Please print all of the entries below word for word, but leave the pictures out.

SUPPLIED RECORDS:
*** Block opens ***

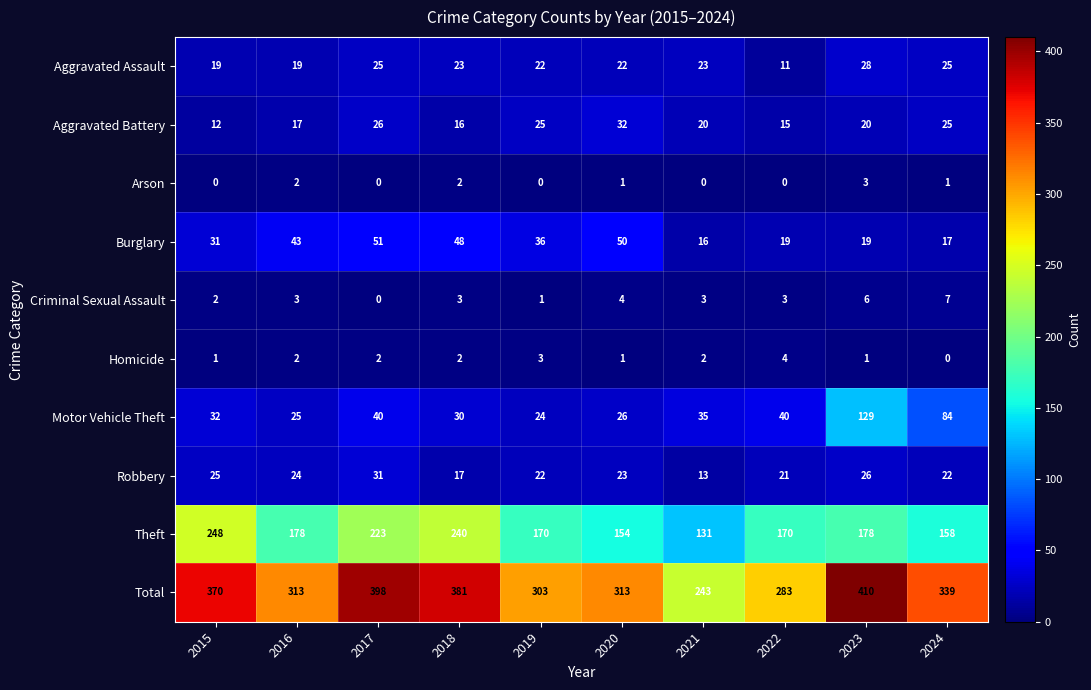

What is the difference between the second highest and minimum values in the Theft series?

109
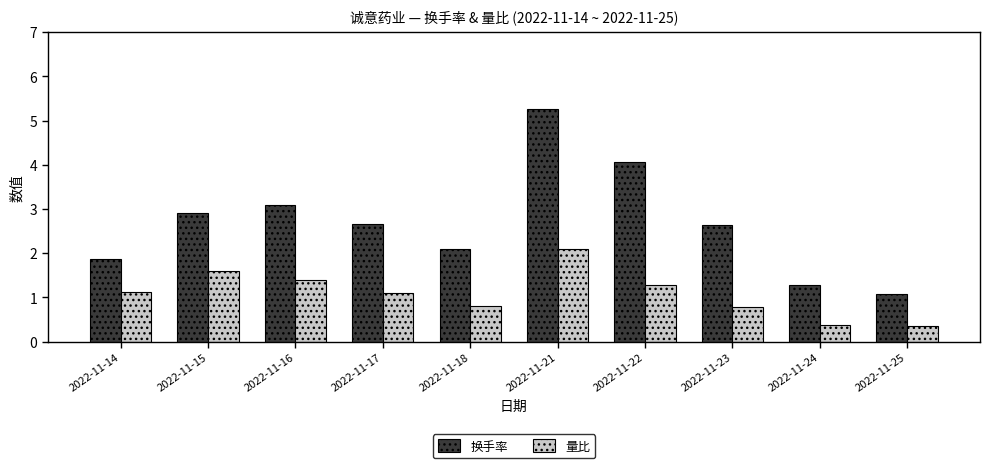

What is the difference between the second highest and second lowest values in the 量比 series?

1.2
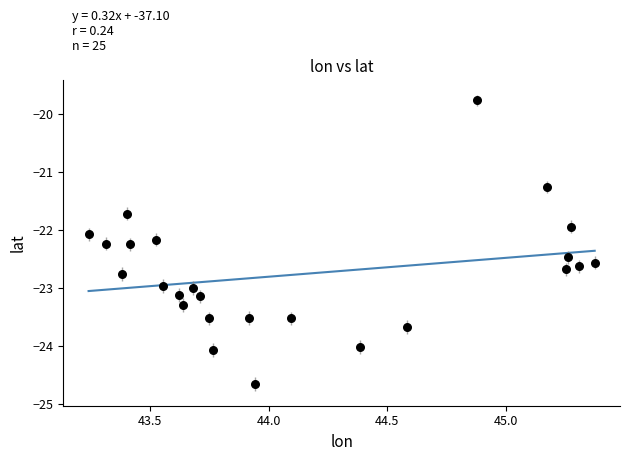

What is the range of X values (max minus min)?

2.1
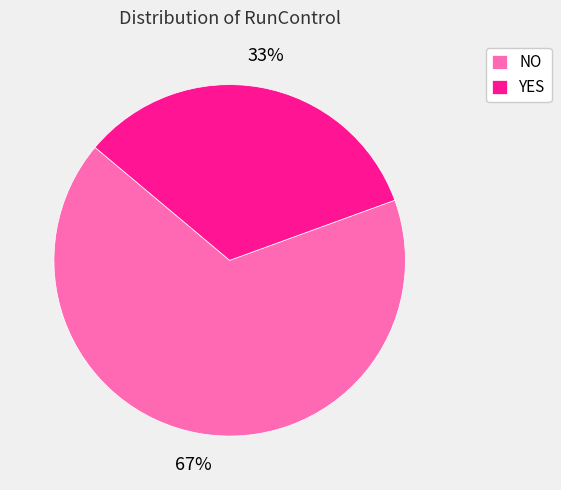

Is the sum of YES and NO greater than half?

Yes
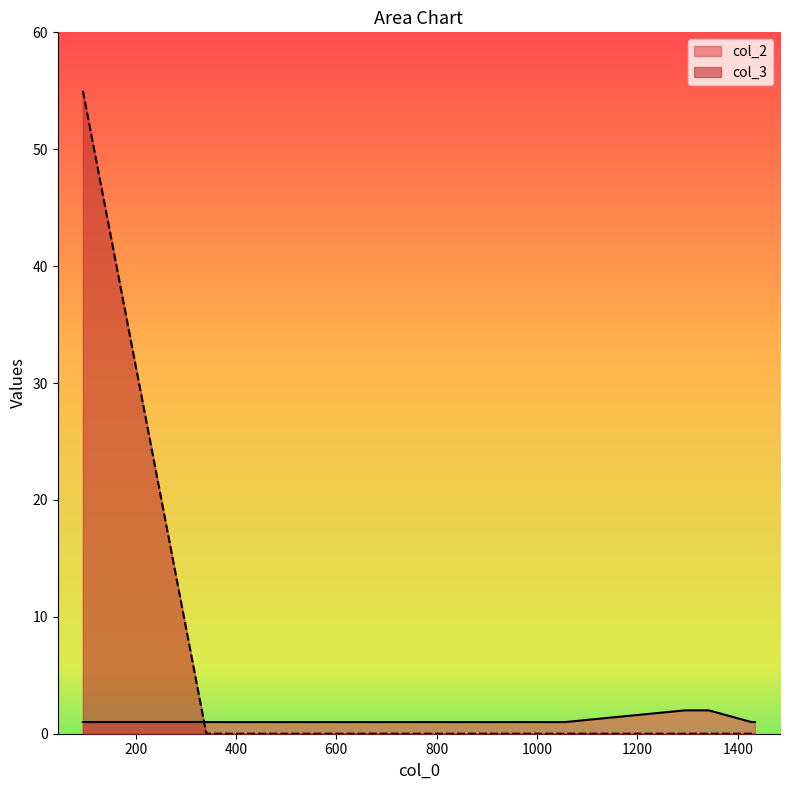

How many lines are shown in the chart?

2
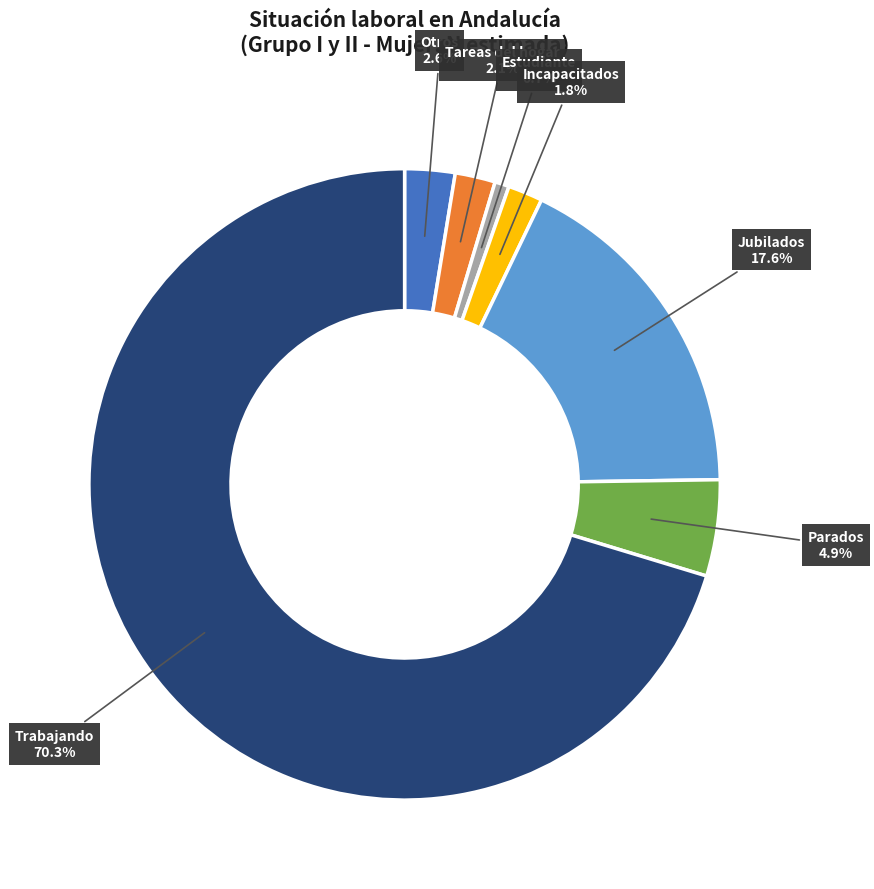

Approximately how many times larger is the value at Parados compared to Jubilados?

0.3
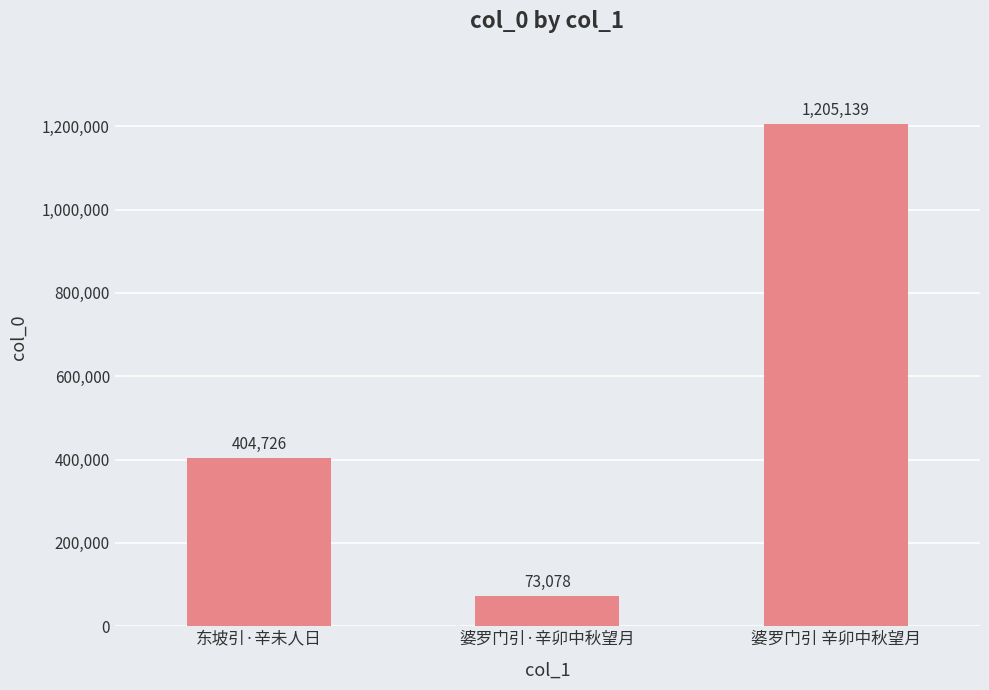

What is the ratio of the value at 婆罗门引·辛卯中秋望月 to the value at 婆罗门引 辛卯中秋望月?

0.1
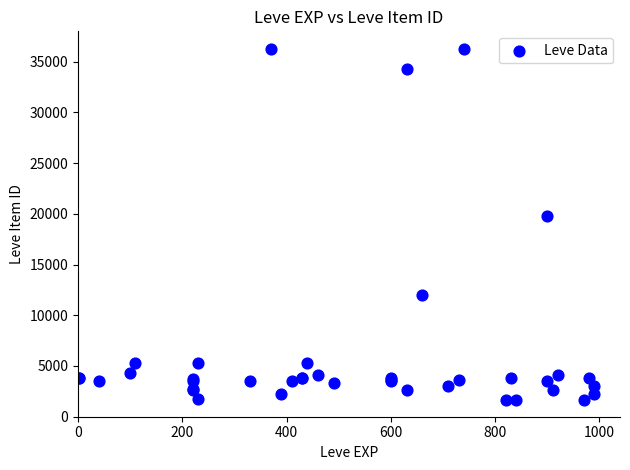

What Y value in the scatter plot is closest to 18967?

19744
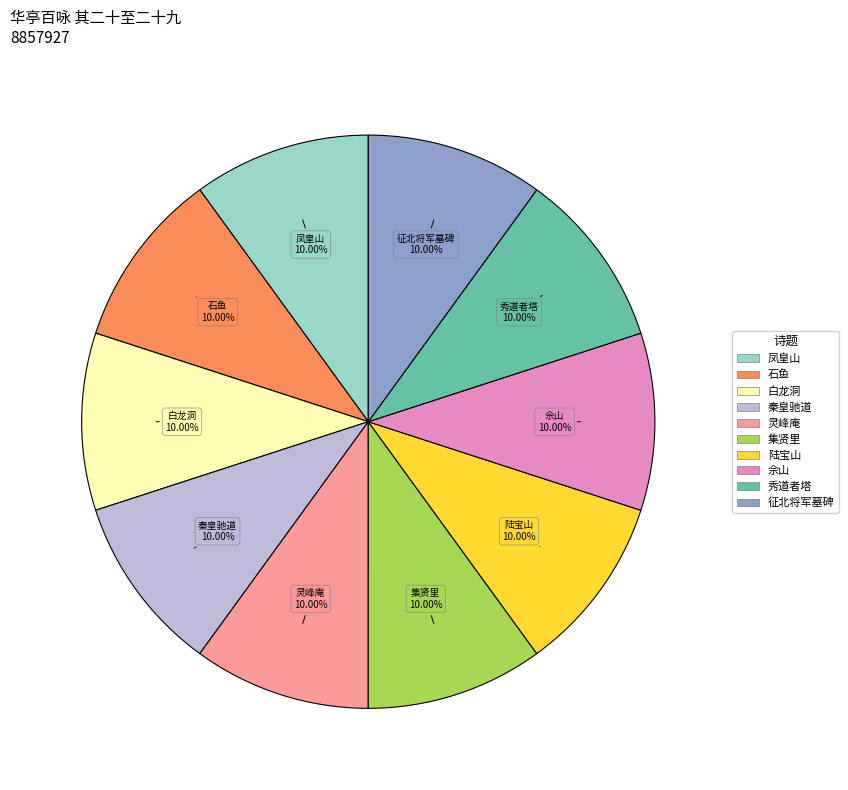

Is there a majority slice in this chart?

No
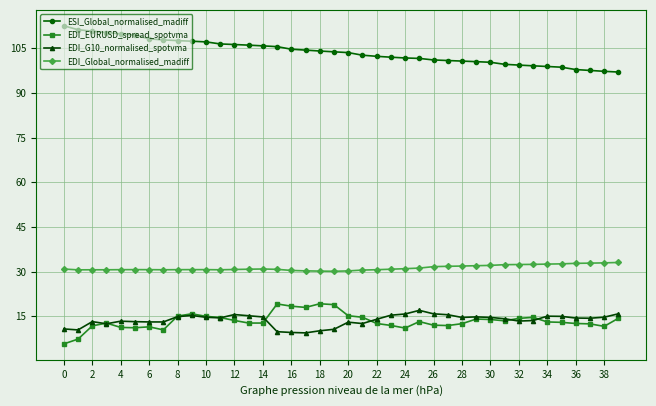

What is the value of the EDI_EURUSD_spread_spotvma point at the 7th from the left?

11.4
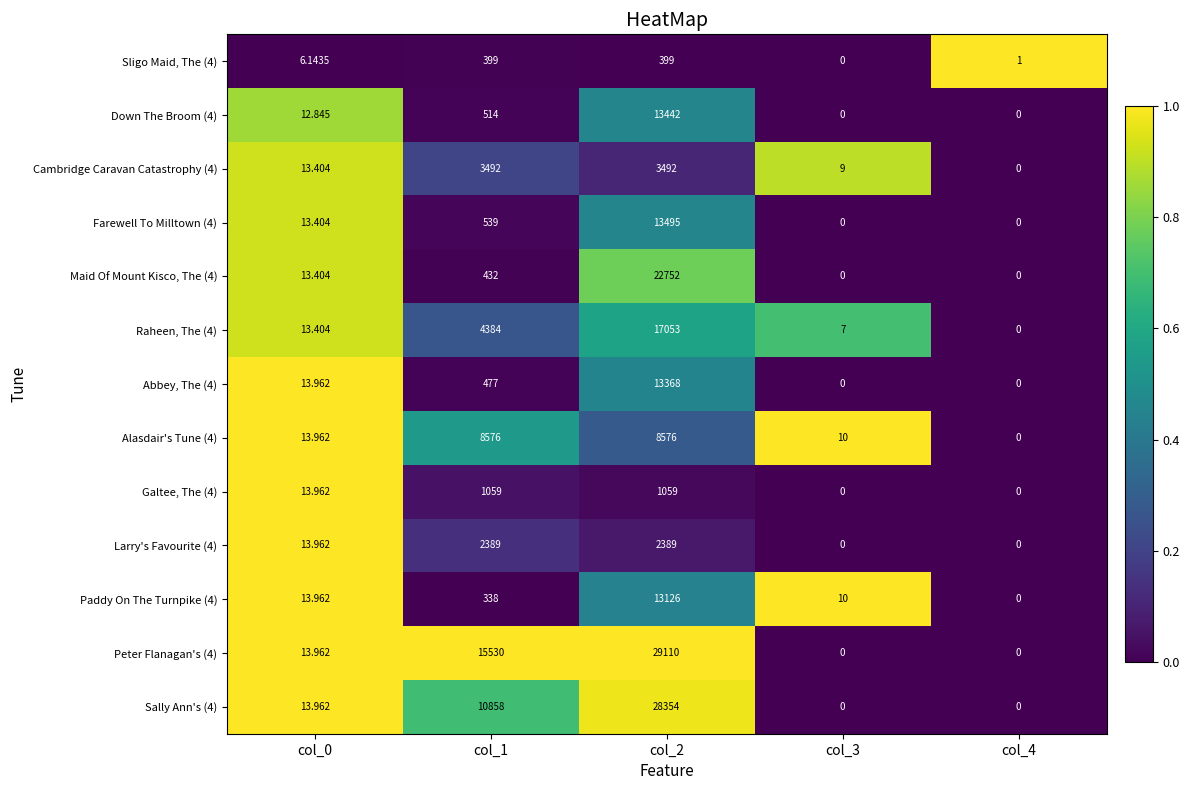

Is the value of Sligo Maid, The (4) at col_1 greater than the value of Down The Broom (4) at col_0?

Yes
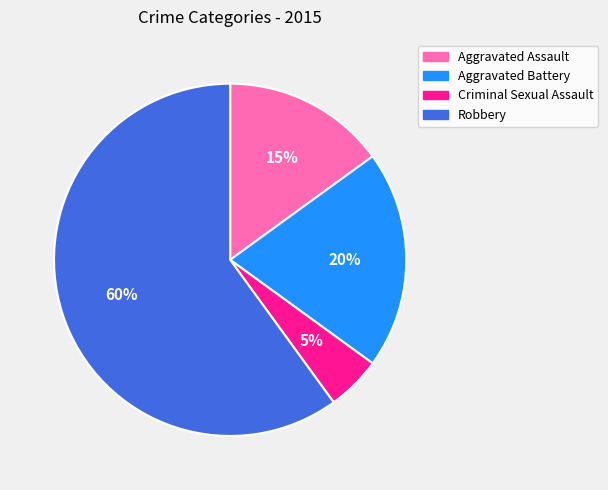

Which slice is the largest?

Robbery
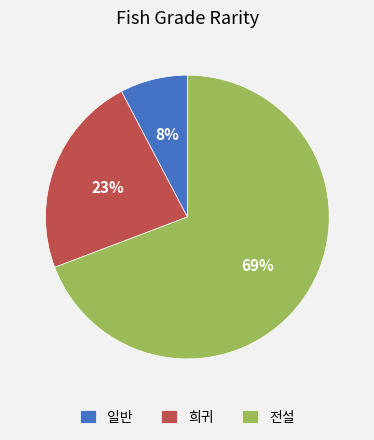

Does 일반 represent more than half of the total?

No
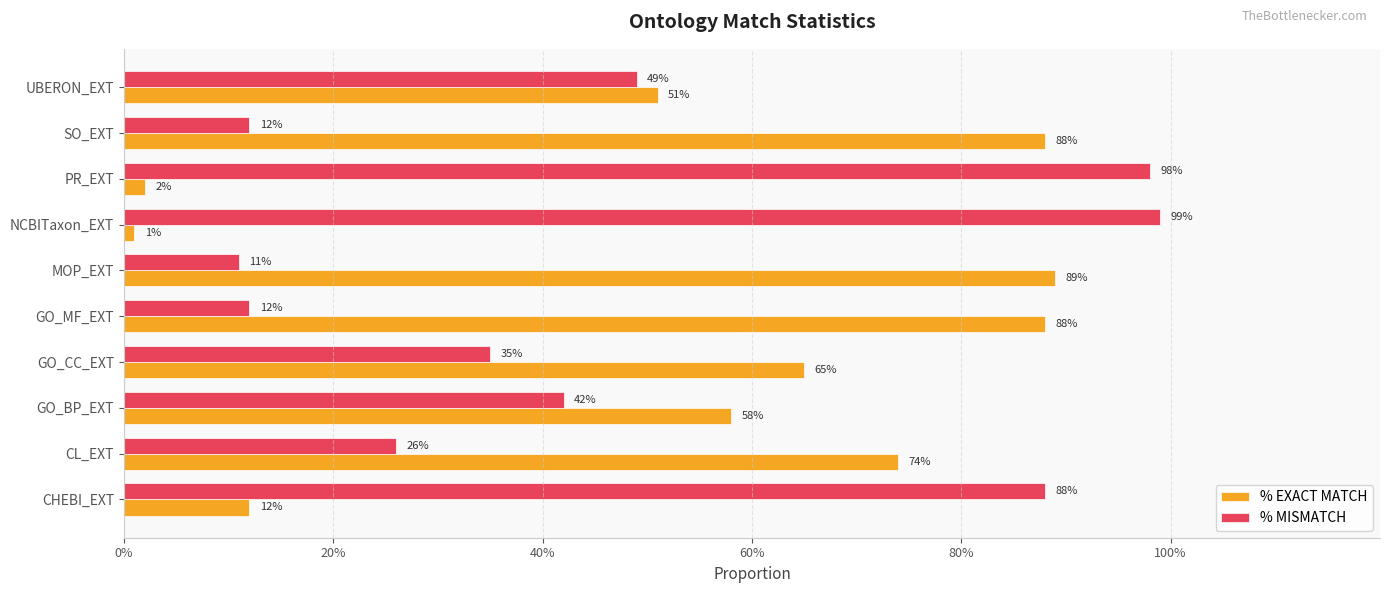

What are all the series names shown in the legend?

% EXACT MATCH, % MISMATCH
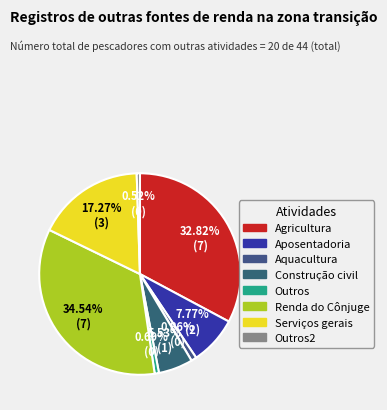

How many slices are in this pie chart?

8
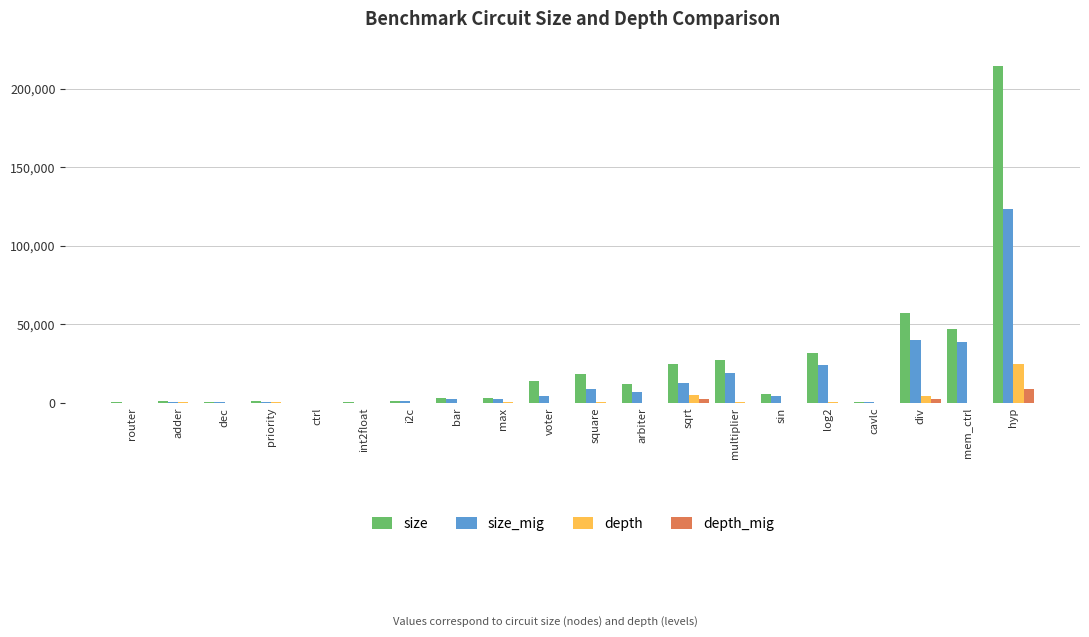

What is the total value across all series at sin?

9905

*** Block closes ***

EXERCISE RESULT:
What is the difference between the second highest and minimum values in the Theft series?

109

What is the difference between the second highest and second lowest values in the 量比 series?

1.2

What is the range of X values (max minus min)?

2.1

Is the sum of YES and NO greater than half?

Yes

How many lines are shown in the chart?

2

Approximately how many times larger is the value at Parados compared to Jubilados?

0.3

What is the ratio of the value at 婆罗门引·辛卯中秋望月 to the value at 婆罗门引 辛卯中秋望月?

0.1

What Y value in the scatter plot is closest to 18967?

19744

Is there a majority slice in this chart?

No

What is the value of the EDI_EURUSD_spread_spotvma point at the 7th from the left?

11.4

Is the value of Sligo Maid, The (4) at col_1 greater than the value of Down The Broom (4) at col_0?

Yes

Which slice is the largest?

Robbery

Does 일반 represent more than half of the total?

No

What are all the series names shown in the legend?

% EXACT MATCH, % MISMATCH

How many slices are in this pie chart?

8

What is the total value across all series at sin?

9905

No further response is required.